Excerpt provided:
Time difference between two timedate columns without considering Non-business hours

Question:

I want to calculate difference between two time columns without considering non-business hours. I have used pyholidays, which worked totally fine. But even when i define starttime and endtime for Business-duration, Result still includes Non-Business Hours as you shown in attached photos.

for index, row in df.iterrows():
first=row['New']
second=row['Assigned']
third=row['In Progress']

if(pd.notnull(second)):
    starttime = (8,0,0)
    endtime = (17,0,0)
    holidaylist = pyholidays.Germany()
    unit='hour'
    row['AP'] = businessDuration(first,second,holidaylist=holidaylist,unit=unit)
    

else:
    starttime = (8,0,0)
    endtime = (17,0,0)
    holidaylist = pyholidays.Germany()
    unit='hour'
    row['AP'] = businessDuration(first,third,holidaylist=holidaylist,unit=unit)

ap.append(row['AP'])

DataFrame

Printed Result

Asked By: user19926363

||

Answers:

I do not know if this works, but try this:


# == Imports needed ===========================
from __future__ import annotations
from typing import Any

import pandas as pd
import holidays as pyholidays
from datetime import time
from bizdays import Calendar
from dateutil.relativedelta import relativedelta


# == Functions ==================================

def is_null_dates(*dates: Any) -> bool:
    """Determine whether objects are valid dates.

    Parameters
    ----------
    dates : Any
        Variables to check whether they hold a valid date, or not.

    Returns
    -------
    bool
        True, if at least one informed value is not a date.
        False otherwise.
    """
    for date in dates:
        if pd.isna(pd.to_datetime(date, errors='coerce')):
            return True
    return False


def compute_bizhours_diff(
    start_date: str | pd.Timestamp,
    end_date: str | pd.Timestamp,
    biz_open_time: datetime.time | None = None,
    biz_close_time: datetime.time | None = None,
    cal: bizdays.Calendar | None = None,
) -> float:
    """Compute the number of business hours between two dates.

    Parameters
    ----------
    start_date : str | pd.Timestamp
        The first date.
    end_date : str | pd.Timestamp
        The final date.
    biz_open_time : datetime.time | None
        The beginning hour/minute of a business day.
    biz_close_time : datetime.time | None
        The ending hour/minute of a business day.
    cal : bizdays.Calendar | None
        The calendar object used to figure out the number of days between `start_date`
        and `end_date` that are not holidays. If None, consider every day as a business day,
        except Saturdays, or Sundays.

    Returns
    -------
    float
        The total number of business hours between `start_date`, and `end_date`.

    Examples
    --------
    >>> import holidays as pyholidays
    >>> from datetime import time
    >>> from bizdays import Calendar
    >>> # 2022-09-07 is a national holiday in Brazil, therefore only
    >>> # the hours between 2022-09-08 09:00:00, and 2022-09-08 15:48:00
    >>> # should be considered. This should equal 6.8 hours.

Request 1:
In the business-hours thread, which country's holiday list does the asker's code load with pyholidays?
Request 2:
Say whether each statement agrees with the business-hours thread, answering yes or no and quoting the deciding words: (a) The asker reports that pyholidays worked without trouble. (b) The person answering is sure the suggested code works. (c) When no calendar is given, compute_bizhours_diff counts Saturdays as business days.
Request 3:
Pick up the business-hours thread after its final line and keep writing it.

Supplied material:
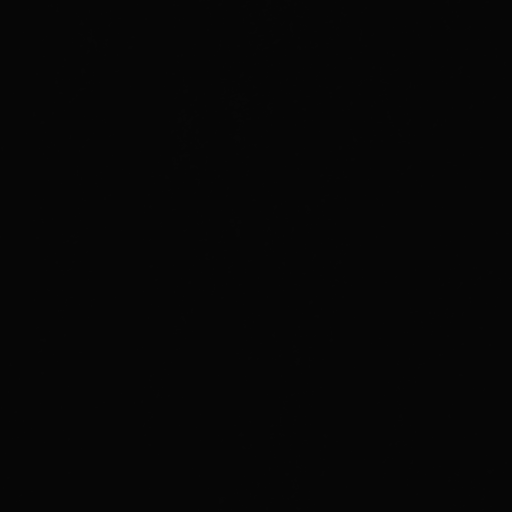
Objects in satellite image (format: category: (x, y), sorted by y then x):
park: (256, 256)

Result 1:
Germany's, through `pyholidays.Germany()`.

Result 2:
(a) Yes: "I have used pyholidays, which worked totally fine."
(b) No: "I do not know if this works, but try this:"
(c) No: "consider every day as a business day, except Saturdays, or Sundays."

Result 3:
    >>> start_date = pd.to_datetime('2022-09-07 15:55:00')
    >>> end_date = pd.to_datetime('2022-09-08 15:48:00')
    >>> BR_holiday_list = pyholidays.BR(years={start_date.year, end_date.year}, state='RJ')
    >>> cal = Calendar(holidays=BR_holiday_list, weekdays=['Saturday', 'Sunday'])
    >>> print(compute_bizhours_diff(start_date, end_date, cal=cal))
    6.8
    >>> # Both dates in the next example are holidays, therefore, the result should be 0.0
    >>> start_date = pd.to_datetime('2022-09-07 15:55:00')
    >>> end_date = pd.to_datetime('2022-09-07 15:48:00')
    >>> print(compute_bizhours_diff(start_date, end_date, cal=cal))
    0.0
    >>> # What if the end_date preceeds start_date by mistake?
    >>> # In such cases, we switch start_date to end_date, and vice-versa.
    >>> start_date = pd.to_datetime('2022-09-02 00:00:00')
    >>> end_date = pd.to_datetime('2022-09-01 15:55:00')
    >>> print(compute_bizhours_diff(start_date, end_date, cal=cal))
    2.0833333333333335
    >>> # What if the start_date, and end_date begin and finish on the same day, but they both have timestamps that end before
    >>> # or after the business hours?
    >>> # In such cases, the total number of hours is equal to 0.0
    >>> start_date = pd.to_datetime('2022-09-02 00:00:00')
    >>> end_date = pd.to_datetime('2022-09-02 8:00:00')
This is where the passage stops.